Bilan des Diables Rouges en 2025 : le renouveau sous Rudi Garcia

L’année 2025 restera comme celle de la transition réussie pour l’équipe nationale belge. Entre un changement de cap technique majeur, des barrages de Ligue des Nations sous haute tension et une campagne de qualification pour le Mondial 2026 menée avec brio, les Diables Rouges ont su répondre aux doutes. Malgré l’absence prolongée de cadres historiques, la Belgique termine l’année avec des certitudes retrouvées et une place de choix sur l’échiquier mondial.

L’effet Rudi Garcia : un nouveau souffle tactique

Nommé en janvier 2025 pour succéder à Domenico Tedesco, Rudi Garcia n’a pas tardé à imposer sa patte. Le technicien français, fort de son expérience à la Roma, Lille ou Lyon, a apporté une sérénité et une clarté tactique qui faisaient défaut. Son discours, axé sur l’unité nationale — « l’union fait la force » — a immédiatement trouvé un écho auprès des joueurs et des observateurs.

Sous sa direction, les Diables ont évolué vers un jeu plus direct et efficace, redonnant du plaisir à un groupe qui semblait en fin de cycle. Ce changement de leadership a été le catalyseur indispensable pour aborder les échéances cruciales de l’année.

Le maintien en Ligue A : la « remontada » face à l’Ukraine

Le premier test de feu pour Rudi Garcia a eu lieu en mars, lors des barrages de la Ligue des Nations. Dos au mur après une défaite inquiétante au match aller (3-1) en Ukraine, la Belgique a montré un caractère d’acier lors du match retour à Genk.
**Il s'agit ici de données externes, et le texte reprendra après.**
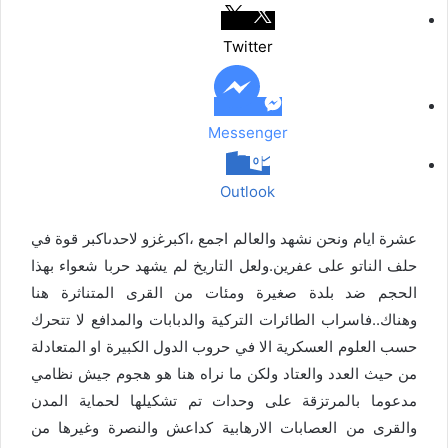
ل
ب
Twitter
ر
ي
د
Messenger
Outlook
عشرة ايام ونحن نشهد والعالم اجمع ،اكبرغزو لاحدىاكبر قوة في
حلف الناتو على عفرين.ولعل التاريخ لم يشهد حربا شعواء بهذا
الحجم ضد بلدة صغيرة ومئات من القرى المتناثرة هنا
وهناك..فاسراب الطائرات التركية والدبابات والمدافع لا تتحرك
حسب العلوم العسكرية الا في حروب الدول الكبيرة او المتعادلة
من حيث العدد والعتاد ولكن ما نراه هنا هو هجوم جيش نظامي
مدعوما بالمرتزقة على وحدات تم تشكيلها لحماية المدن
والقرى من العصابات الارهابية كداعش والنصرة وغيرها من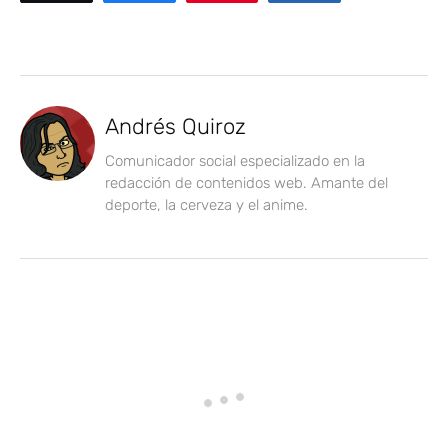
Andrés Quiroz
Comunicador social especializado en la
redacción de contenidos web. Amante del
deporte, la cerveza y el anime.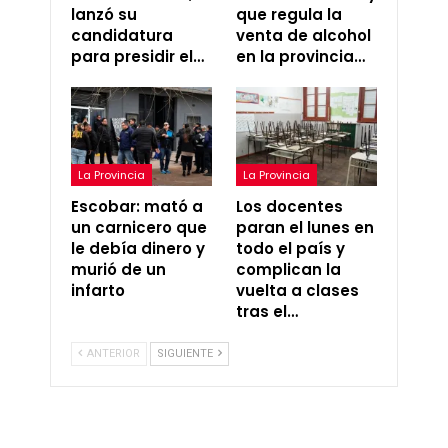
lanzó su
que regula la
candidatura
venta de alcohol
para presidir el…
en la provincia…
La Provincia
La Provincia
Escobar: mató a
Los docentes
un carnicero que
paran el lunes en
le debía dinero y
todo el país y
murió de un
complican la
infarto
vuelta a clases
tras el…
ANTERIOR
SIGUIENTE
Grâce à une victoire nette et sans bavure 3-0, les Diables ont assuré leur maintien dans l’élite européenne (Ligue A). Ce succès fondateur a non seulement sauvé le statut de l’équipe, mais a aussi validé les choix tactiques du nouveau sélectionneur dès ses premières semaines de fonction.

Qualification pour le Mondial 2026 : un parcours accroché mais invaincu

L’objectif prioritaire de 2025 était la qualification pour la Coupe du Monde 2026. Si les Diables n’ont subi aucune défaite, le parcours a été loin d’être un long fleuve tranquille. Privée de son meilleur buteur historique, Romelu Lukaku, et avec un Kevin De Bruyne présent par intermittence, l’équipe a dû batailler ferme.
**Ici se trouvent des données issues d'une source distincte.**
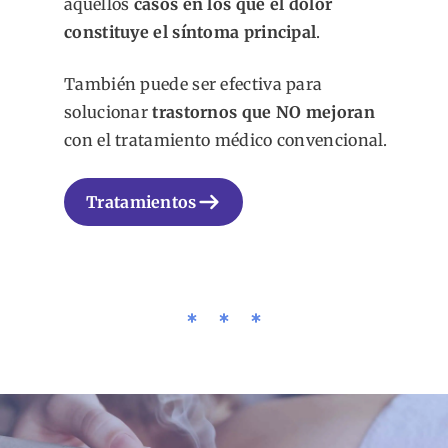
aquellos
casos en los que el dolor
constituye el síntoma principal
.
También puede ser efectiva para
solucionar
trastornos que NO mejoran
con el tratamiento médico convencional.
Tratamientos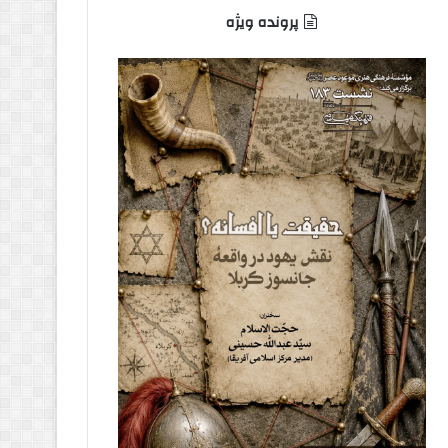
پرونده ویژه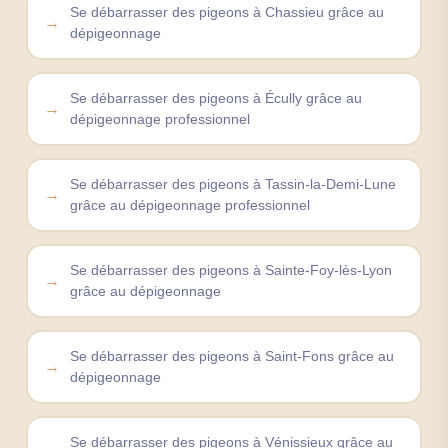
Se débarrasser des pigeons à Chassieu grâce au
dépigeonnage
Se débarrasser des pigeons à Écully grâce au
dépigeonnage professionnel
Se débarrasser des pigeons à Tassin-la-Demi-Lune
grâce au dépigeonnage professionnel
Se débarrasser des pigeons à Sainte-Foy-lès-Lyon
grâce au dépigeonnage
Se débarrasser des pigeons à Saint-Fons grâce au
dépigeonnage
Se débarrasser des pigeons à Vénissieux grâce au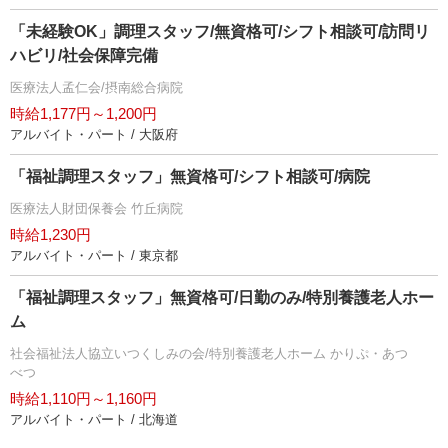
「未経験OK」調理スタッフ/無資格可/シフト相談可/訪問リ
ハビリ/社会保障完備
医療法人孟仁会/摂南総合病院
時給1,177円～1,200円
アルバイト・パート / 大阪府
「福祉調理スタッフ」無資格可/シフト相談可/病院
医療法人財団保養会 竹丘病院
時給1,230円
アルバイト・パート / 東京都
「福祉調理スタッフ」無資格可/日勤のみ/特別養護老人ホー
ム
社会福祉法人協立いつくしみの会/特別養護老人ホーム かりぷ・あつ
べつ
時給1,110円～1,160円
アルバイト・パート / 北海道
La Belgique a notamment été bousculée par la Macédoine du Nord, concédant deux partages frustrants tant à l’extérieur qu’à domicile. Un autre match nul au Kazakhstan a également souligné les difficultés offensives du groupe. Dans ce contexte, Loïs Openda, sur qui beaucoup d’espoirs reposaient, n’a pas été bon du tout, peinant à trouver ses marques dans le système de Garcia. C’est finalement grâce à une solidité collective que la qualification officielle a été obtenue en novembre, scellant le ticket pour le Canada, les États-Unis et le Mexique.

Un enthousiasme retrouvé et une 8ème place au classement FIFA

Au-delà des résultats comptables, c’est l’ambiance autour de l’équipe qui a radicalement changé. Après des mois de désenchantement, les supporters ont retrouvé le chemin des stades avec ferveur. Le jeu proposé par Garcia, plus offensif et audacieux, a permis de reconnecter les fans avec leurs couleurs.
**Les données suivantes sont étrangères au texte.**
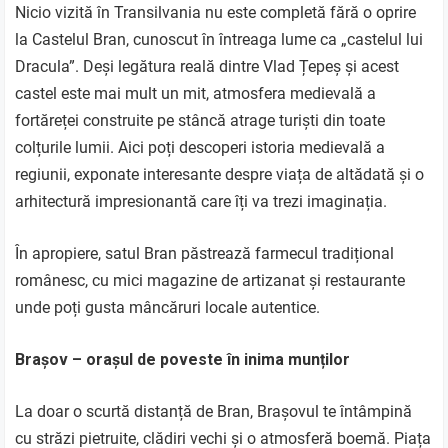
Nicio vizită în Transilvania nu este completă fără o oprire
la Castelul Bran, cunoscut în întreaga lume ca „castelul lui
Dracula”. Deși legătura reală dintre Vlad Țepeș și acest
castel este mai mult un mit, atmosfera medievală a
fortăreței construite pe stâncă atrage turiști din toate
colțurile lumii. Aici poți descoperi istoria medievală a
regiunii, exponate interesante despre viața de altădată și o
arhitectură impresionantă care îți va trezi imaginația.
În apropiere, satul Bran păstrează farmecul tradițional
românesc, cu mici magazine de artizanat și restaurante
unde poți gusta mâncăruri locale autentice.
Brașov – orașul de poveste în inima munților
La doar o scurtă distanță de Bran, Brașovul te întâmpină
cu străzi pietruite, clădiri vechi și o atmosferă boemă. Piața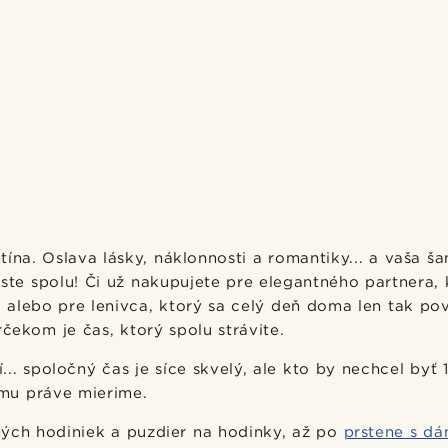
tína. Oslava lásky, náklonnosti a romantiky... a vaša š
 ste spolu! Či už nakupujete pre elegantného partnera, 
alebo pre lenivca, ktorý sa celý deň doma len tak pov
rčekom je čas, ktorý spolu strávite.
.. spoločný čas je síce skvelý, ale kto by nechcel byť 
mu práve mierime.
ých hodiniek a puzdier na hodinky, až po
prstene s d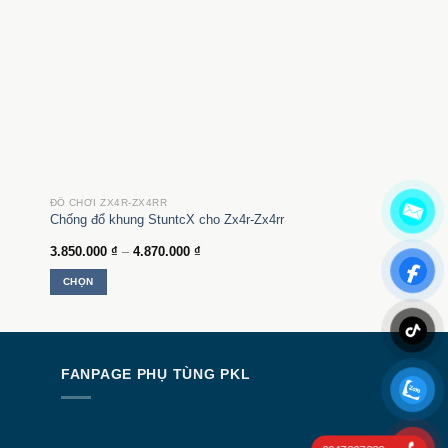
ĐỒ CHƠI ZX4R-ZX4RR
Chống đổ khung StuntcX cho Zx4r-Zx4rr
Khoảng
3.850.000
₫
–
4.870.000
₫
giá:
từ
CHỌN
3.850.000 ₫
đến
Sản
4.870.000 ₫
phẩm
này
có
N
FANPAGE PHỤ TÙNG PKL
nhiều
biến
thể.
Các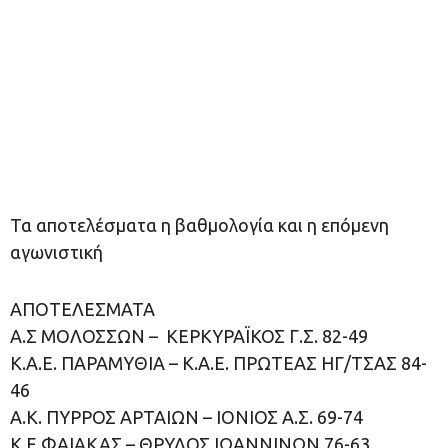
Τα αποτελέσματα η βαθμολογία και η επόμενη
αγωνιστική
ΑΠΟΤΕΛΕΣΜΑΤΑ
Α.Σ ΜΟΛΟΣΣΩΝ – ΚΕΡΚΥΡΑΪΚΟΣ Γ.Σ. 82-49
Κ.Α.Ε. ΠΑΡΑΜΥΘΙΑ – Κ.Α.Ε. ΠΡΩΤΕΑΣ ΗΓ/ΤΣΑΣ 84-
46
Α.Κ. ΠΥΡΡΟΣ ΑΡΤΑΙΩΝ – ΙΟΝΙΟΣ Α.Σ. 69-74
Κ.Ε ΦΑΙΑΚΑΣ – ΘΡΥΛΟΣ ΙΩΑΝΝΙΝΩΝ 76-63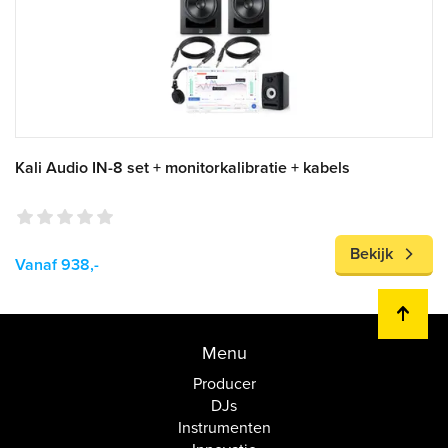
Kali Audio IN-8 set + monitorkalibratie + kabels
Bekijk
Vanaf 938,-
Menu
Producer
DJs
Instrumenten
Cette dynamique positive se traduit également dans les chiffres. La Belgique boucle l’année 2025 à la 8ème place du classement FIFA. Si la nation n’occupe plus le trône mondial, ce maintien dans le top 10 mondial prouve que les Diables restent une valeur sûre du football international, prêts à jouer les trouble-fête lors du prochain Mondial.